Samsung used to launch its Galaxy S flagship series during MWC but it shifted the announcement long before the trade show to a separate event. Samsung finally took off the wraps of its Galaxy S20 series consisting of the Galaxy S20, the S20+ and the S20 Plus after months of leaks and a very revealing Galaxy Z Flip commercial during the Oscars.
The new phones all feature the same understated style of glass-sandwich with humongous camera bumps on the back and curved displays on the front, varying only in size and quantity of outside lenses. We are packed with the latest hardware which gives them substantial jumps in performance compared to their predecessors.
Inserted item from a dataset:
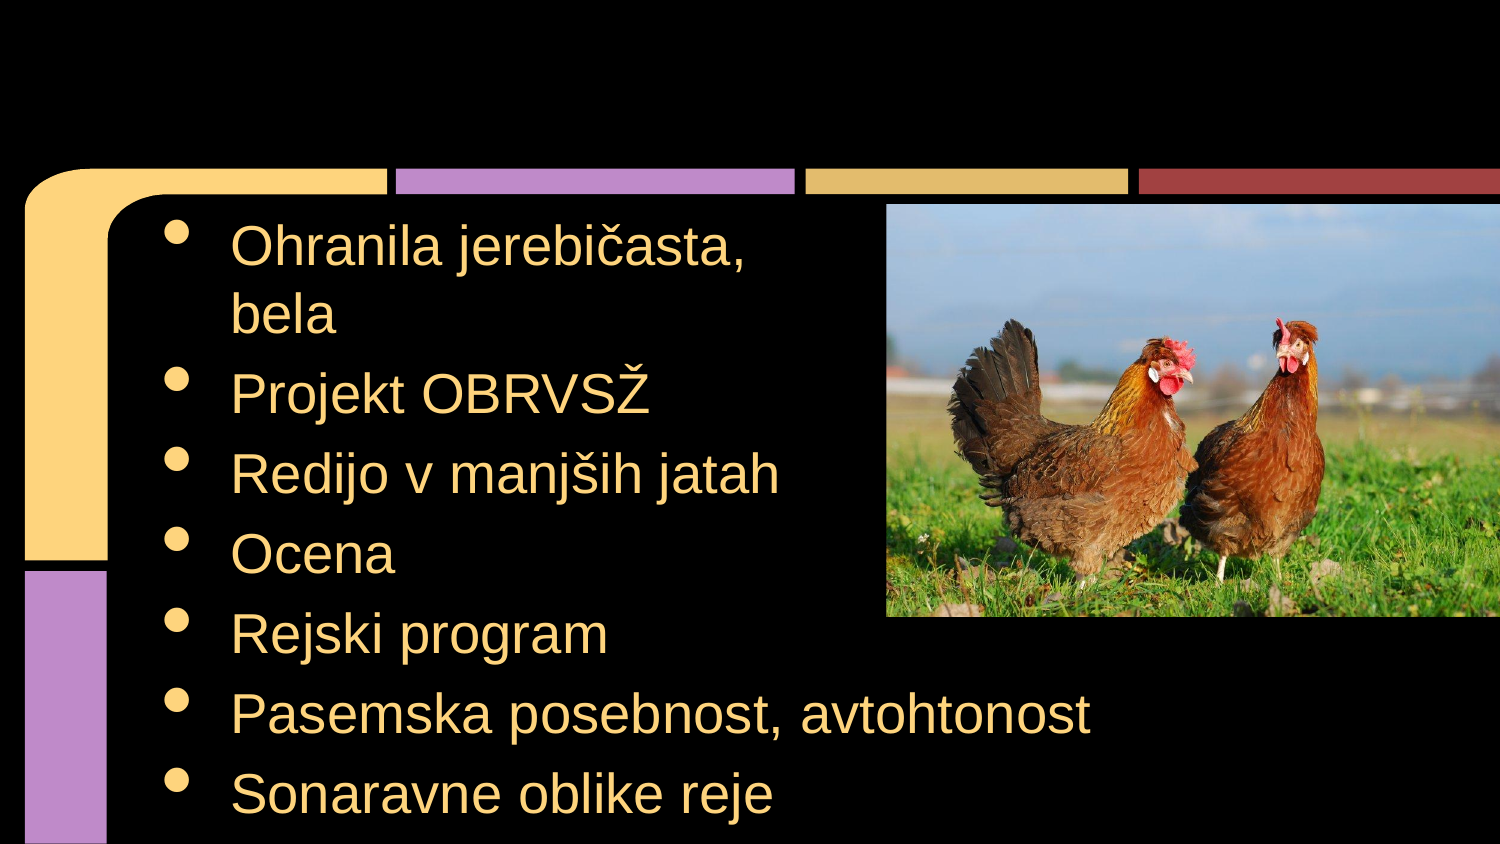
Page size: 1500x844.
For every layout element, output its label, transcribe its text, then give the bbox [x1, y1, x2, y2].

They all support 5 G out of the US box and come with at least 128 GB of (expandable) storage and 12 GB of RAM, with some versions of the Galaxy S20 Ultra going up to 16 GB — that’s the amount of regular storage that many smartphones used to ship with in 2013. The phones will arrive in the US with the Snapdragon 865, which can be considered one of the greatest technological advances in long-term mobile chips. Many regions are having the Exynos 990, which need not be afraid of contrast.
On the imaging front the new Galaxy series also impresses. The base S20 quadruples the megapixel count of any S10, going from a maximum of 16MP on a single camera to a new high of 64MP for the main camera. The Ultra goes a step further and sports the same 108MP wide-angle sensor already producing high-resistance images on the Xiaomi Mi Note 10 from Samsung.
Combined with the other lenses (three in total on all plus a fourth S20+ and S20 Ultra Depth Vision sensor) and Samsung’s new image processing algorithms, these cameras should be able to produce great images in a variety of situations. As for video, the phones will capture 8 K footage.
Turning to the front of the device, we see on all of them Samsung’s new Infinity-O display style, which places the front-facing camera cutout in the middle of the notification bar. This could make it more noticeable when watching videos, but the default refresh rate of 120Hz that is available across all three phones will make up for that.
The HD+ AMOLED displays of the S20 series, together with support for HDR10+, will render videos and images beautiful to look at. Samsung also opted not to include a biometric face unlock feature but, despite the anachronistic top bezel of the Pixel 4 and the enormous notch of the iPhone, different aesthetic preferences undoubtedly played a role in that decision.